This has a lot better set of components and wheels than the Gravity and will be much lighter.
Performancebike has a good return policy too. They are currently offering free oversized shipping which ends today I think but will usually have some ongoing discount that may be applied to the purchase (just keep checking the interwebs for a coupon).
The 50cm size may be in the ballpark but do an online fitting calculator first to confirm.

Fuji Sportif 1.5 C Road Bike - 2013 -

Plus... It is red! Everyone knows red is faster!

If you are set on a CX bike here is a better option than the Gravity option. Nashbar CX1 Cyclocross.
From Nashbar.com (performancebike's sister store). Currently offered for $599 BUT... when they have their 20% off coupon it will be *$480 *(keep an eye out for the coupon which comes around often enough... just keep checking).
Again, this option is far superior in components (mostly Shimano Sora) and wheels and the Nashbar product has solid reviews and good return options.

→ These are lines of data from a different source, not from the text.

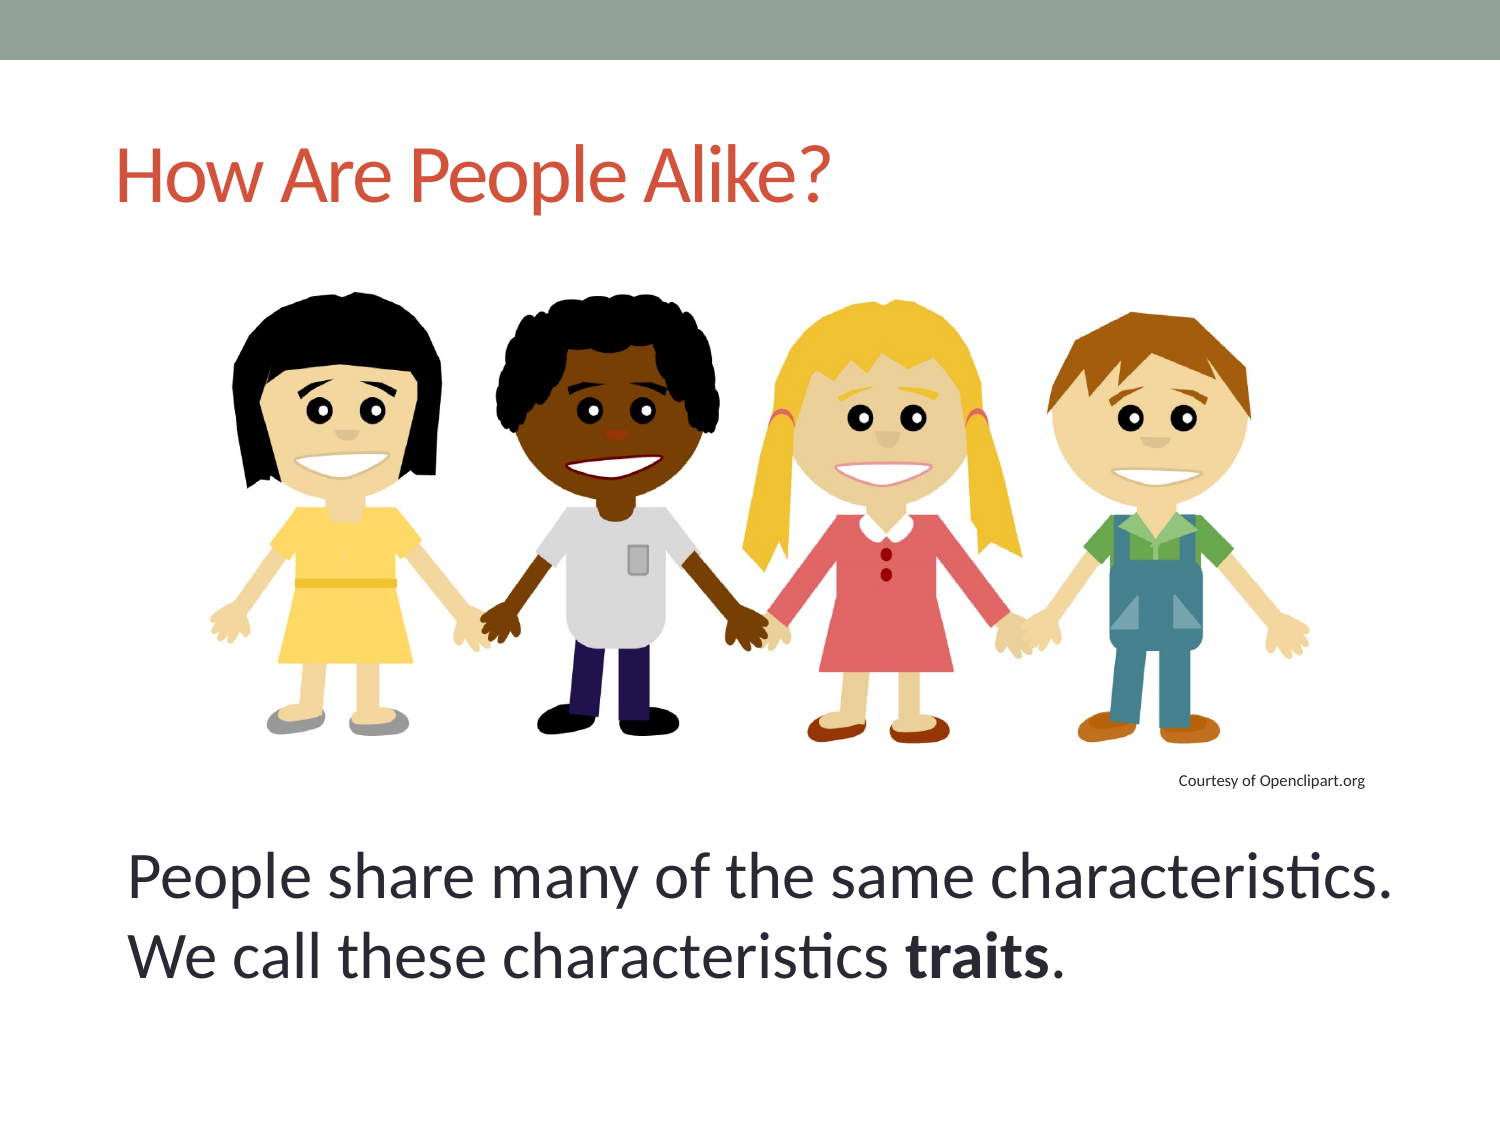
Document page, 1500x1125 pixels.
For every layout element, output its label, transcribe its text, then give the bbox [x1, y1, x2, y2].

text_box People share many of the same characteristics. We call these characteristics traits. [112, 824, 1438, 1000]
title How Are People Alike? [99, 87, 1425, 250]
text_box Courtesy of Openclipart.org [1164, 762, 1381, 798]
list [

Nashbar CX1 Cyclocross Bike - Road Bikes

It's Black so it won't be quite as fast as the Fuji I mention above...


----------



## heybrady (Jul 3, 2011)

Your best bet is probably something used. Craiglist can be hit or miss, but worth daily browsing. Try your best to figure out your size, whether thru online fitting tools, in-store fitting, demo, etc. 

The good thing about a used bike is that if you dont like it, or want something better, you can probably sell it for about the same as you paid. There are many people who buy a bike, ride it for a year, then let it sit in the garage for 3 or 4 years and decide to sell.


----------



## Herkwo (Nov 8, 2002)

heybrady said:


> Your best bet is probably something used. Craiglist can be hit or miss, but worth daily browsing. Try your best to figure out your size, whether thru online fitting tools, in-store fitting, demo, etc.
> 
> The good thing about a used bike is that if you dont like it, or want something better, you can probably sell it for about the same as you paid. There are many people who buy a bike, ride it for a year, then let it sit in the garage for 3 or 4 years and decide to sell.


Here is one off of the Burlington Craigslist of interest. He's asking $500 but it's worth a look... it should come w/ Shimano 105 components and a Truvativ compact crank, Easton EC70 carbon fork, & Mavic Aksium wheels. It is a solid Cromoly bike. My daughter has this same bike (same color scheme too which should make this one a 2006 or 2007). The 53cm size should also have an effective Top Tube of 54.4 cm which should put it in the ballpark for your height. If interested, suggest bringing a knowledgeable friend or ask the seller if he would mind having a Local Shop give a once over inspection. Given the age, $400 should be doable.
Jamis Quest steel frame road bike


----------